:: DATA FOR THIS EXERCISE

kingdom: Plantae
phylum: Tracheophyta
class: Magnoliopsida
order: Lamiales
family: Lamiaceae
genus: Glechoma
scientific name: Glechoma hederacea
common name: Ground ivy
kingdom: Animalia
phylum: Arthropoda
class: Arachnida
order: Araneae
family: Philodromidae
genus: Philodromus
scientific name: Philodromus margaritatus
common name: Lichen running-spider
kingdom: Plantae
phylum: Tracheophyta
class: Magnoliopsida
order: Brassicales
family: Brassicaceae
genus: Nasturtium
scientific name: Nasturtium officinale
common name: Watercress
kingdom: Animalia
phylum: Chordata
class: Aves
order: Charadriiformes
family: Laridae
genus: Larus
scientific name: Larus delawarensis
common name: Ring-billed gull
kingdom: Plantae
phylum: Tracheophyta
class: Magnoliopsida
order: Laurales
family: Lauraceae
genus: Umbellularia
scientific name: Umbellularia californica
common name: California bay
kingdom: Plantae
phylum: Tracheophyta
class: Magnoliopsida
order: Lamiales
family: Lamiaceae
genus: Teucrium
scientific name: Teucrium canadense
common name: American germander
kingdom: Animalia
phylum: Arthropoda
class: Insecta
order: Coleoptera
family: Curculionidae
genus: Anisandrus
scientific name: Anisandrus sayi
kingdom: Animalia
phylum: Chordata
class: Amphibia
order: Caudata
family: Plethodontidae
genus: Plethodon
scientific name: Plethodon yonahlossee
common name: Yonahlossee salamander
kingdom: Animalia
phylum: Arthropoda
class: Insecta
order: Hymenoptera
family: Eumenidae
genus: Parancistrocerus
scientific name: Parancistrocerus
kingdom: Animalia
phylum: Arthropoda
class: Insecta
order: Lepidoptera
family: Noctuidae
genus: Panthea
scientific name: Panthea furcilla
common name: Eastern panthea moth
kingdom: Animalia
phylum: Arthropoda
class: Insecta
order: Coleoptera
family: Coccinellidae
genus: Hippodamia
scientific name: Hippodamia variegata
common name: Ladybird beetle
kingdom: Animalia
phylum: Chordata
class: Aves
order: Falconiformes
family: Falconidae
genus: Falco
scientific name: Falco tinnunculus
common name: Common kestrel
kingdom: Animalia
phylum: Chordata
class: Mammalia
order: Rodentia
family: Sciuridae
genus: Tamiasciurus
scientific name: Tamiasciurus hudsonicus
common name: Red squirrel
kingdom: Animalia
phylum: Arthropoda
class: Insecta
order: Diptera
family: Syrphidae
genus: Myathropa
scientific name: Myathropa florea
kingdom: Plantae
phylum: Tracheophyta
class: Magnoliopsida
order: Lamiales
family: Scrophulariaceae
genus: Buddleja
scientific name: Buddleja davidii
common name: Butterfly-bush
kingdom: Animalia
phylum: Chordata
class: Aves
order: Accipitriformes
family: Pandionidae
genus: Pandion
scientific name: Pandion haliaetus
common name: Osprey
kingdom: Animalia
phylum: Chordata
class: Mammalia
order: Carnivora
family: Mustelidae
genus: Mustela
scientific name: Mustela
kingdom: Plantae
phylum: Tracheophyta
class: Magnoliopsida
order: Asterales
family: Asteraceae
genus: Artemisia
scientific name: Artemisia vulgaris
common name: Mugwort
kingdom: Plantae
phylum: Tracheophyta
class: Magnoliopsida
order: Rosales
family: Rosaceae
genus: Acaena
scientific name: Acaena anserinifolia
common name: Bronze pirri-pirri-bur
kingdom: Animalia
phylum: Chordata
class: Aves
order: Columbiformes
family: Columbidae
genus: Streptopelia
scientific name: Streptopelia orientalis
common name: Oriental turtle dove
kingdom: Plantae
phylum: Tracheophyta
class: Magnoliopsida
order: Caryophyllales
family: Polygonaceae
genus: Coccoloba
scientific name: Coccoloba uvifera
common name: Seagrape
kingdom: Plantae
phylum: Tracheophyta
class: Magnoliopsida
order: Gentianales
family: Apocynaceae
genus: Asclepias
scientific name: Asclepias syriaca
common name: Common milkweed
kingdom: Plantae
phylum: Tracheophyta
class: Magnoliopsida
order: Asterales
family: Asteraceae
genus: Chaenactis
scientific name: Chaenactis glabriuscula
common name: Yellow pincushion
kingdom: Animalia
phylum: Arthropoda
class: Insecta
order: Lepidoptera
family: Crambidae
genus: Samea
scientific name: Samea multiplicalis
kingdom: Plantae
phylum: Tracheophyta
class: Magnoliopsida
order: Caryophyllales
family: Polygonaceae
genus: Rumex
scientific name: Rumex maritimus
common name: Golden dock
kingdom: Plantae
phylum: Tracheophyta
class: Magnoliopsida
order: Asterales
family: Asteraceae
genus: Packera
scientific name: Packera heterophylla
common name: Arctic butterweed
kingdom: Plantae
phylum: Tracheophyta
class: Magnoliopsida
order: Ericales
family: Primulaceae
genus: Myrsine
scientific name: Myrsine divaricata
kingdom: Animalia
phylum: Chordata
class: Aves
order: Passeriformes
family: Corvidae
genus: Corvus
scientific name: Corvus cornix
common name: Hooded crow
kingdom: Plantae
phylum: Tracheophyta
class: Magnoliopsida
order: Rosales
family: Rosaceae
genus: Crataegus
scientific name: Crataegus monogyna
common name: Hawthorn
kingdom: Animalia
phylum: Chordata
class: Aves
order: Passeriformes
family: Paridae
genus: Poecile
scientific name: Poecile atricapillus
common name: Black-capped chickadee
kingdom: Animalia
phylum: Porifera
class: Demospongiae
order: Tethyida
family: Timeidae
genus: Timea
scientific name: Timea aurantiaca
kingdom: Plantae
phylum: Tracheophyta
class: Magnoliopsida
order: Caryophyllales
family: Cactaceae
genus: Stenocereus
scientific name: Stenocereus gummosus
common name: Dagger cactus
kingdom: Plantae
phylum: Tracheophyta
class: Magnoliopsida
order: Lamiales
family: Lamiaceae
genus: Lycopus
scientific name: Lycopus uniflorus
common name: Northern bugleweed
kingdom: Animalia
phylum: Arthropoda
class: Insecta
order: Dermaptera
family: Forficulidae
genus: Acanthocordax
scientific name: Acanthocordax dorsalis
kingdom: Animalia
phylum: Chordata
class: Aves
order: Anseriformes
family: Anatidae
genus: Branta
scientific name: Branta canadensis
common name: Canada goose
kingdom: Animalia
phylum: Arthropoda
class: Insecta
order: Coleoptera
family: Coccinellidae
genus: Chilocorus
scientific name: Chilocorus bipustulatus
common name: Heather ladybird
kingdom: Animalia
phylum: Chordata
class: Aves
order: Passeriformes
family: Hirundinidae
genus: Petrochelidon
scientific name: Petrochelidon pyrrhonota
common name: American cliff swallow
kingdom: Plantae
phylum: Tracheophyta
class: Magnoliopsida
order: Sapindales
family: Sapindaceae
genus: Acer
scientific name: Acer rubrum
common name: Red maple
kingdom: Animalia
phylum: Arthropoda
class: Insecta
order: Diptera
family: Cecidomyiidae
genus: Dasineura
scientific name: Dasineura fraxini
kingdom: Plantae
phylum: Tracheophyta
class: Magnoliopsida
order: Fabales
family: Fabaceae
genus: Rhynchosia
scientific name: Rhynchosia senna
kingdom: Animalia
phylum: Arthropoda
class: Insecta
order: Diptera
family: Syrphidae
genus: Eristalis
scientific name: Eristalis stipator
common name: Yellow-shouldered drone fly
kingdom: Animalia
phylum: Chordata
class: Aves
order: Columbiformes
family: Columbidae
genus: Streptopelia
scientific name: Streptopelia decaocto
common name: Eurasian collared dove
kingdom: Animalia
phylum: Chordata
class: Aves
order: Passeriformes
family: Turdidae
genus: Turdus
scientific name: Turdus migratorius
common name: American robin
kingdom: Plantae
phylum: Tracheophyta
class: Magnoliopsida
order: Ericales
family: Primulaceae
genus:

::::

- [WHAT THE EXERCISE ASKS] Copy out these lines word for word.

- [ANSWER TO THE TASK]
kingdom: Plantae
phylum: Tracheophyta
class: Magnoliopsida
order: Lamiales
family: Lamiaceae
genus: Glechoma
scientific name: Glechoma hederacea
common name: Ground ivy
kingdom: Animalia
phylum: Arthropoda
class: Arachnida
order: Araneae
family: Philodromidae
genus: Philodromus
scientific name: Philodromus margaritatus
common name: Lichen running-spider
kingdom: Plantae
phylum: Tracheophyta
class: Magnoliopsida
order: Brassicales
family: Brassicaceae
genus: Nasturtium
scientific name: Nasturtium officinale
common name: Watercress
kingdom: Animalia
phylum: Chordata
class: Aves
order: Charadriiformes
family: Laridae
genus: Larus
scientific name: Larus delawarensis
common name: Ring-billed gull
kingdom: Plantae
phylum: Tracheophyta
class: Magnoliopsida
order: Laurales
family: Lauraceae
genus: Umbellularia
scientific name: Umbellularia californica
common name: California bay
kingdom: Plantae
phylum: Tracheophyta
class: Magnoliopsida
order: Lamiales
family: Lamiaceae
genus: Teucrium
scientific name: Teucrium canadense
common name: American germander
kingdom: Animalia
phylum: Arthropoda
class: Insecta
order: Coleoptera
family: Curculionidae
genus: Anisandrus
scientific name: Anisandrus sayi
kingdom: Animalia
phylum: Chordata
class: Amphibia
order: Caudata
family: Plethodontidae
genus: Plethodon
scientific name: Plethodon yonahlossee
common name: Yonahlossee salamander
kingdom: Animalia
phylum: Arthropoda
class: Insecta
order: Hymenoptera
family: Eumenidae
genus: Parancistrocerus
scientific name: Parancistrocerus
kingdom: Animalia
phylum: Arthropoda
class: Insecta
order: Lepidoptera
family: Noctuidae
genus: Panthea
scientific name: Panthea furcilla
common name: Eastern panthea moth
kingdom: Animalia
phylum: Arthropoda
class: Insecta
order: Coleoptera
family: Coccinellidae
genus: Hippodamia
scientific name: Hippodamia variegata
common name: Ladybird beetle
kingdom: Animalia
phylum: Chordata
class: Aves
order: Falconiformes
family: Falconidae
genus: Falco
scientific name: Falco tinnunculus
common name: Common kestrel
kingdom: Animalia
phylum: Chordata
class: Mammalia
order: Rodentia
family: Sciuridae
genus: Tamiasciurus
scientific name: Tamiasciurus hudsonicus
common name: Red squirrel
kingdom: Animalia
phylum: Arthropoda
class: Insecta
order: Diptera
family: Syrphidae
genus: Myathropa
scientific name: Myathropa florea
kingdom: Plantae
phylum: Tracheophyta
class: Magnoliopsida
order: Lamiales
family: Scrophulariaceae
genus: Buddleja
scientific name: Buddleja davidii
common name: Butterfly-bush
kingdom: Animalia
phylum: Chordata
class: Aves
order: Accipitriformes
family: Pandionidae
genus: Pandion
scientific name: Pandion haliaetus
common name: Osprey
kingdom: Animalia
phylum: Chordata
class: Mammalia
order: Carnivora
family: Mustelidae
genus: Mustela
scientific name: Mustela
kingdom: Plantae
phylum: Tracheophyta
class: Magnoliopsida
order: Asterales
family: Asteraceae
genus: Artemisia
scientific name: Artemisia vulgaris
common name: Mugwort
kingdom: Plantae
phylum: Tracheophyta
class: Magnoliopsida
order: Rosales
family: Rosaceae
genus: Acaena
scientific name: Acaena anserinifolia
common name: Bronze pirri-pirri-bur
kingdom: Animalia
phylum: Chordata
class: Aves
order: Columbiformes
family: Columbidae
genus: Streptopelia
scientific name: Streptopelia orientalis
common name: Oriental turtle dove
kingdom: Plantae
phylum: Tracheophyta
class: Magnoliopsida
order: Caryophyllales
family: Polygonaceae
genus: Coccoloba
scientific name: Coccoloba uvifera
common name: Seagrape
kingdom: Plantae
phylum: Tracheophyta
class: Magnoliopsida
order: Gentianales
family: Apocynaceae
genus: Asclepias
scientific name: Asclepias syriaca
common name: Common milkweed
kingdom: Plantae
phylum: Tracheophyta
class: Magnoliopsida
order: Asterales
family: Asteraceae
genus: Chaenactis
scientific name: Chaenactis glabriuscula
common name: Yellow pincushion
kingdom: Animalia
phylum: Arthropoda
class: Insecta
order: Lepidoptera
family: Crambidae
genus: Samea
scientific name: Samea multiplicalis
kingdom: Plantae
phylum: Tracheophyta
class: Magnoliopsida
order: Caryophyllales
family: Polygonaceae
genus: Rumex
scientific name: Rumex maritimus
common name: Golden dock
kingdom: Plantae
phylum: Tracheophyta
class: Magnoliopsida
order: Asterales
family: Asteraceae
genus: Packera
scientific name: Packera heterophylla
common name: Arctic butterweed
kingdom: Plantae
phylum: Tracheophyta
class: Magnoliopsida
order: Ericales
family: Primulaceae
genus: Myrsine
scientific name: Myrsine divaricata
kingdom: Animalia
phylum: Chordata
class: Aves
order: Passeriformes
family: Corvidae
genus: Corvus
scientific name: Corvus cornix
common name: Hooded crow
kingdom: Plantae
phylum: Tracheophyta
class: Magnoliopsida
order: Rosales
family: Rosaceae
genus: Crataegus
scientific name: Crataegus monogyna
common name: Hawthorn
kingdom: Animalia
phylum: Chordata
class: Aves
order: Passeriformes
family: Paridae
genus: Poecile
scientific name: Poecile atricapillus
common name: Black-capped chickadee
kingdom: Animalia
phylum: Porifera
class: Demospongiae
order: Tethyida
family: Timeidae
genus: Timea
scientific name: Timea aurantiaca
kingdom: Plantae
phylum: Tracheophyta
class: Magnoliopsida
order: Caryophyllales
family: Cactaceae
genus: Stenocereus
scientific name: Stenocereus gummosus
common name: Dagger cactus
kingdom: Plantae
phylum: Tracheophyta
class: Magnoliopsida
order: Lamiales
family: Lamiaceae
genus: Lycopus
scientific name: Lycopus uniflorus
common name: Northern bugleweed
kingdom: Animalia
phylum: Arthropoda
class: Insecta
order: Dermaptera
family: Forficulidae
genus: Acanthocordax
scientific name: Acanthocordax dorsalis
kingdom: Animalia
phylum: Chordata
class: Aves
order: Anseriformes
family: Anatidae
genus: Branta
scientific name: Branta canadensis
common name: Canada goose
kingdom: Animalia
phylum: Arthropoda
class: Insecta
order: Coleoptera
family: Coccinellidae
genus: Chilocorus
scientific name: Chilocorus bipustulatus
common name: Heather ladybird
kingdom: Animalia
phylum: Chordata
class: Aves
order: Passeriformes
family: Hirundinidae
genus: Petrochelidon
scientific name: Petrochelidon pyrrhonota
common name: American cliff swallow
kingdom: Plantae
phylum: Tracheophyta
class: Magnoliopsida
order: Sapindales
family: Sapindaceae
genus: Acer
scientific name: Acer rubrum
common name: Red maple
kingdom: Animalia
phylum: Arthropoda
class: Insecta
order: Diptera
family: Cecidomyiidae
genus: Dasineura
scientific name: Dasineura fraxini
kingdom: Plantae
phylum: Tracheophyta
class: Magnoliopsida
order: Fabales
family: Fabaceae
genus: Rhynchosia
scientific name: Rhynchosia senna
kingdom: Animalia
phylum: Arthropoda
class: Insecta
order: Diptera
family: Syrphidae
genus: Eristalis
scientific name: Eristalis stipator
common name: Yellow-shouldered drone fly
kingdom: Animalia
phylum: Chordata
class: Aves
order: Columbiformes
family: Columbidae
genus: Streptopelia
scientific name: Streptopelia decaocto
common name: Eurasian collared dove
kingdom: Animalia
phylum: Chordata
class: Aves
order: Passeriformes
family: Turdidae
genus: Turdus
scientific name: Turdus migratorius
common name: American robin
kingdom: Plantae
phylum: Tracheophyta
class: Magnoliopsida
order: Ericales
family: Primulaceae
genus:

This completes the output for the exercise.